Using local dataframe as vector index
The helper function get_top_N_images generates similar images for the two scenarios illustrated in the workflow above: text-to-image search or image-to-image search.
from sklearn.metrics.pairwise import cosine_similarity
def get_top_N_images(query, data, top_K=4, search_criterion="text"):
# Text to image Search
if(search_criterion.lower() == "text"):
query_vect = get_single_text_embedding(query)
# Image to image Search
else:
query_vect = get_single_image_embedding(query)
# Relevant columns
revevant_cols = ["caption", "image", "cos_sim"]
# Run similarity Search
data["cos_sim"] = data["img_embeddings"].apply(lambda x: cosine_similarity(query_vect, x))# line 17
data["cos_sim"] = data["cos_sim"].apply(lambda x: x[0][0])
"""
Retrieve top_K (4 is default value) articles similar to the query
"""
most_similar_articles = data.sort_values(by='cos_sim', ascending=False)[1:top_K+1] # line 24
return most_similar_articles[revevant_cols].reset_index()
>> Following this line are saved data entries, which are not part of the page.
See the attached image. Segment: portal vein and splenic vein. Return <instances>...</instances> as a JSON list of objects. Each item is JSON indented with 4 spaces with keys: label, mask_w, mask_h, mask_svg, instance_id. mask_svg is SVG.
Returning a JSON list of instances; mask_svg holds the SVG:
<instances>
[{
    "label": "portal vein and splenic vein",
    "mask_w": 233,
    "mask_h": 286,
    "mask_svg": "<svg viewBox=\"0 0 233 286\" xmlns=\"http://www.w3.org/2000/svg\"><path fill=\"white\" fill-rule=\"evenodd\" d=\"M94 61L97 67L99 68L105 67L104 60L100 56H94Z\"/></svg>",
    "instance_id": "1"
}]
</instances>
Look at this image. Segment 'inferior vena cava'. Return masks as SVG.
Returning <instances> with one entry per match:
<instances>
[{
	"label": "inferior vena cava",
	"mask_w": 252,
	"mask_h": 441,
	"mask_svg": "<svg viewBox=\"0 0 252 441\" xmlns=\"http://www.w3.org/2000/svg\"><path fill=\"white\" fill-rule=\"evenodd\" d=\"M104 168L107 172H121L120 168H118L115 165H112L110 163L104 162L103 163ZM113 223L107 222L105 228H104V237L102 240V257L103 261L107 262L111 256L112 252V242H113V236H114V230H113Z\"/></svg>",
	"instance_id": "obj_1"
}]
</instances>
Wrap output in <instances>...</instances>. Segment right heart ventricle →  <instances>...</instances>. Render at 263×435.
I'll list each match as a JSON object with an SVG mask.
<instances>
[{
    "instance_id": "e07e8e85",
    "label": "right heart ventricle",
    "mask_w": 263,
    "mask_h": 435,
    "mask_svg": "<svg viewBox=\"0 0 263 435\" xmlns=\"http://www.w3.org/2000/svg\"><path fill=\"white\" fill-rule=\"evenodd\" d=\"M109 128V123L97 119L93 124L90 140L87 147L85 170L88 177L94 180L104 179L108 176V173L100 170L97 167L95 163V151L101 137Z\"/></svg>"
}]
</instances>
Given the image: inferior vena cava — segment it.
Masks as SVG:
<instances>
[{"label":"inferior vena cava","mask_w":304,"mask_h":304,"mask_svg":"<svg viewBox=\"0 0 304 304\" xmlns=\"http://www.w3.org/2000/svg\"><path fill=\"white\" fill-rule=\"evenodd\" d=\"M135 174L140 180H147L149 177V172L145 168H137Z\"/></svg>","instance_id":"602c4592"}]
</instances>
Let’s understand how we perform the recommendation.
→ The user provides either a text or an image as a search criterion, but the model performs a text-to-image search by default.
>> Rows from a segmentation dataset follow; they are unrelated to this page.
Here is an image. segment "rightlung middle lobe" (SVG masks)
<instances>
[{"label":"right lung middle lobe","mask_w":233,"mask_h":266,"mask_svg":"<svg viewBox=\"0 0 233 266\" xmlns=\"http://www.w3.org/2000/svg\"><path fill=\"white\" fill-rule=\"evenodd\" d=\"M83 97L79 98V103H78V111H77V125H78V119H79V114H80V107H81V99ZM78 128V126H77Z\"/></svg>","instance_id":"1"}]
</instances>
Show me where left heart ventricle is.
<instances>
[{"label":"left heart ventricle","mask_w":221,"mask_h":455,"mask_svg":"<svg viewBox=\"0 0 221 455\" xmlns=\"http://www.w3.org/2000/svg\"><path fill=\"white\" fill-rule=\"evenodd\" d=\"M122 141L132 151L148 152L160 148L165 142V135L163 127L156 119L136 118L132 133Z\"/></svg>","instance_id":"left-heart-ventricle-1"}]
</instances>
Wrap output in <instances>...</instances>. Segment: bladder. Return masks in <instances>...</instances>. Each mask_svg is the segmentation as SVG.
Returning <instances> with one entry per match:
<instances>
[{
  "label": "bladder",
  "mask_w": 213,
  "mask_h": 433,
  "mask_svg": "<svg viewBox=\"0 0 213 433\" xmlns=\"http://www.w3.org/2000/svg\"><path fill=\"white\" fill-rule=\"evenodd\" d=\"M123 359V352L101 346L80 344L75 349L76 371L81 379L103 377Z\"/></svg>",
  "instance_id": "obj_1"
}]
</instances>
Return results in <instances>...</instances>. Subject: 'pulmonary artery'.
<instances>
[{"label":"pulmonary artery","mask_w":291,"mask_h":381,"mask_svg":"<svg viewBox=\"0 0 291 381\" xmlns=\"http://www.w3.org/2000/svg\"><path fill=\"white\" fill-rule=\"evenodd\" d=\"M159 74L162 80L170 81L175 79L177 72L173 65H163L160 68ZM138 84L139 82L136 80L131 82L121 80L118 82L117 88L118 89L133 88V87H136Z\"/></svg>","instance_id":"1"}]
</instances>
→ In line 17, a cosine similarity is performed between each image vector and the user’s input vector.
→ Finally, in line 24, sort the result based on the similarity score in descending order, and we return the most similar images by excluding the first one corresponding to the query itself.
Example of searches
This helper function makes it easy to have a side-by-side visualization of the recommended images. Each image will have the corresponding caption and similarity score.
def plot_images_by_side(top_images):
index_values = list(top_images.index.values)
list_images = [top_images.iloc[idx].image for idx in index_values]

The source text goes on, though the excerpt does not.